Apple is reportedly planning to launch a 12.9-inch version of the iconic iPad tablet sometime in early 2015. A larger iPad could be a more effective tool for mobile business users, but only if Apple also addresses a few other issues.
A bigger iPad makes sense on a few levels. Samsung, Apple's chief rival in mobile devices, already offers a larger tablet. And Microsoft recently bumped its Surface Pro tablet from 9.7 inches to 12.2 inches. Smaller tablets like the iPad Mini or the Google Nexus 7 fill a need, but when it comes to real-world productivity, bigger is better.
A larger iPad also seems logical given Apple's new partnership with IBM to target enterprise customers.
If the rumor is true, though, it isn't a given that it will be a hit. First of all, the iPad is already priced at the upper end of the acceptable range for a tablet. Customers have to struggle with whether to spend $500-plus on an iPad or save a couple hundred dollars by choosing a Samsung Galaxy Tab 4 10.1.
If a 12.9-inch iPad starts at $700 or more, it will find itself competing more with devices like a Surface Pro 3 or even its cousin the MacBook Air, and it doesn't stack up that well against those devices.
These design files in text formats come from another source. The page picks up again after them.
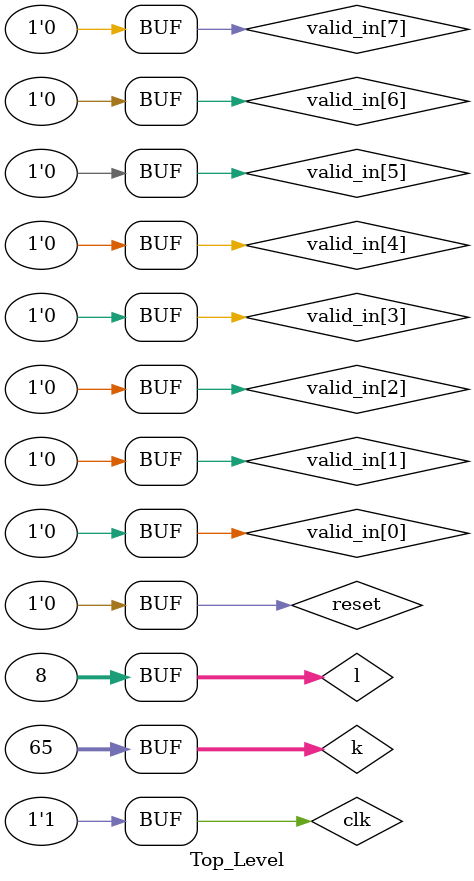
<source format=v>
/* Copyright 2019 Philippos Papaphilippou

   Licensed under the Apache License, Version 2.0 (the "License");
   you may not use this file except in compliance with the License.
   You may obtain a copy of the License at

       http://www.apache.org/licenses/LICENSE-2.0

   Unless required by applicable law or agreed to in writing, software
   distributed under the License is distributed on an "AS IS" BASIS,
   WITHOUT WARRANTIES OR CONDITIONS OF ANY KIND, either express or implied.
   See the License for the specific language governing permissions and
   limitations under the License.
*/

// Sorting network-based network switch

`define P 8   // Number of ports
`define LogP 3

`define PacketSize 32  // In bits

`include "entities.v"
`include "entitiesNoReg.v"

module Top_Level();
	reg clk, reset;
	genvar i, j;
	
	reg  [`PacketSize-1:0] data_in  [`P-1:0];     reg  valid_in  [`P-1:0];
	wire [`PacketSize-1:0] data_out [(`P*`P)-1:0];  wire valid_out [(`P*`P)-1:0];
	
	// (Increase for very big switches. Excess wires are optimised automatically)
	wire [`PacketSize-1:0] network[10000:0]; wire [`LogP-1:0] networkL[10000:0]; wire states[10000:0];
		
	generate
		`include "generated.v" 
	endgenerate
		
	integer k,l;
	initial begin
		$dumpfile("gtkw.vcd");
		#10 clk=1;
		
		$dumpvars(0, reset, clk, 
		data_in[0], data_in[1], data_in[2], data_in[3], data_in[4], data_in[5], data_in[6], data_in[7],
		
		valid_in[0], valid_in[1], valid_in[2], valid_in[3], valid_in[4], valid_in[5], valid_in[6], valid_in[7],
		
		data_out[0*`P+0], data_out[0*`P+1], data_out[0*`P+2], data_out[0*`P+3], data_out[0*`P+4], data_out[0*`P+5], data_out[0*`P+6], data_out[0*`P+7], data_out[1*`P+0], data_out[1*`P+1], data_out[1*`P+2], data_out[1*`P+3], data_out[1*`P+4], data_out[1*`P+5], data_out[1*`P+6], data_out[1*`P+7], data_out[2*`P+0], data_out[2*`P+1], data_out[2*`P+2], data_out[2*`P+3], data_out[2*`P+4], data_out[2*`P+5], data_out[2*`P+6], data_out[2*`P+7], data_out[3*`P+0], data_out[3*`P+1], data_out[3*`P+2], data_out[3*`P+3], data_out[3*`P+4], data_out[3*`P+5], data_out[3*`P+6], data_out[3*`P+7], data_out[4*`P+0], data_out[4*`P+1], data_out[4*`P+2], data_out[4*`P+3], data_out[4*`P+4], data_out[4*`P+5], data_out[4*`P+6], data_out[4*`P+7], data_out[5*`P+0], data_out[5*`P+1], data_out[5*`P+2], data_out[5*`P+3], data_out[5*`P+4], data_out[5*`P+5], data_out[5*`P+6], data_out[5*`P+7], data_out[6*`P+0], data_out[6*`P+1], data_out[6*`P+2], data_out[6*`P+3], data_out[6*`P+4], data_out[6*`P+5], data_out[6*`P+6], data_out[6*`P+7], data_out[7*`P+0], data_out[7*`P+1], data_out[7*`P+2], data_out[7*`P+3], data_out[7*`P+4], data_out[7*`P+5], data_out[7*`P+6],
		
		valid_out[0*`P+0], valid_out[0*`P+1], valid_out[0*`P+2], valid_out[0*`P+3], valid_out[0*`P+4], valid_out[0*`P+5], valid_out[0*`P+6], valid_out[0*`P+7], valid_out[1*`P+0], valid_out[1*`P+1], valid_out[1*`P+2], valid_out[1*`P+3], valid_out[1*`P+4], valid_out[1*`P+5], valid_out[1*`P+6], valid_out[1*`P+7], valid_out[2*`P+0], valid_out[2*`P+1], valid_out[2*`P+2], valid_out[2*`P+3], valid_out[2*`P+4], valid_out[2*`P+5], valid_out[2*`P+6], valid_out[2*`P+7], valid_out[3*`P+0], valid_out[3*`P+1], valid_out[3*`P+2], valid_out[3*`P+3], valid_out[3*`P+4], valid_out[3*`P+5], valid_out[3*`P+6], valid_out[3*`P+7], valid_out[4*`P+0], valid_out[4*`P+1], valid_out[4*`P+2], valid_out[4*`P+3], valid_out[4*`P+4], valid_out[4*`P+5], valid_out[4*`P+6], valid_out[4*`P+7], valid_out[5*`P+0], valid_out[5*`P+1], valid_out[5*`P+2], valid_out[5*`P+3], valid_out[5*`P+4], valid_out[5*`P+5], valid_out[5*`P+6], valid_out[5*`P+7], valid_out[6*`P+0], valid_out[6*`P+1], valid_out[6*`P+2], valid_out[6*`P+3], valid_out[6*`P+4], valid_out[6*`P+5], valid_out[6*`P+6], valid_out[6*`P+7], valid_out[7*`P+0], valid_out[7*`P+1], valid_out[7*`P+2], valid_out[7*`P+3], valid_out[7*`P+4], valid_out[7*`P+5], valid_out[7*`P+6], valid_out[7*`P+7]
		);
		
		reset=1;		
		clk=0; #10 clk=1; #10  
		reset=0;		
		
		k=1;
		repeat(`P*`P)
		begin
			// Inserting pseudo-random packets in input...
			for (l=0;l<`P;l=l+1) begin
				data_in[l]=k*(l+1)%654651;
				data_in[l][`PacketSize-1:`PacketSize-`LogP]=(k*l)%65651;
				valid_in[l]=((k+7*l)%3)!=0;
				if (valid_in[l]==0) data_in[l]=0;
			end
		    clk=0; #10 clk=1; #10 		   	    
		    k=k+1;		    
		end
		
		for (l=0;l<`P;l=l+1) valid_in[l]=0;
		
		repeat(2*`P*`P)
		begin
			clk=0; #10 clk=1; #10 
			;
		end
	end
endmodule //Top_Level

</source>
The iPad is great, but it can't run the traditional software most business users rely on (unless the software is streamed from a server or virtualized in some way).
To be a true business productivity tool, a larger 12.9-inch iPad should also have a full-size keyboard. The onscreen keyboard, though usable, takes up half of the already limited display real estate. There are many wireless keyboards designed to work with an iPad, but most are compact and still hobble users.
When Apple rolls out iOS 8, it will supposedly include the ability to split the screen and work with multiple apps side by side. That will be key for refashioning the iPad as a productivity tool. Aside from split-screen multitasking, though, the iPad also needs multiple user logins so that different users can access just the apps and data they're authorized to.
If Apple launches a larger iPad without addressing the issues I've described here, it almost will certainly fail. It will be too large and expensive to succeed in the consumer market, too limited in capabilities to be productive in a business environment and will end up serving neither.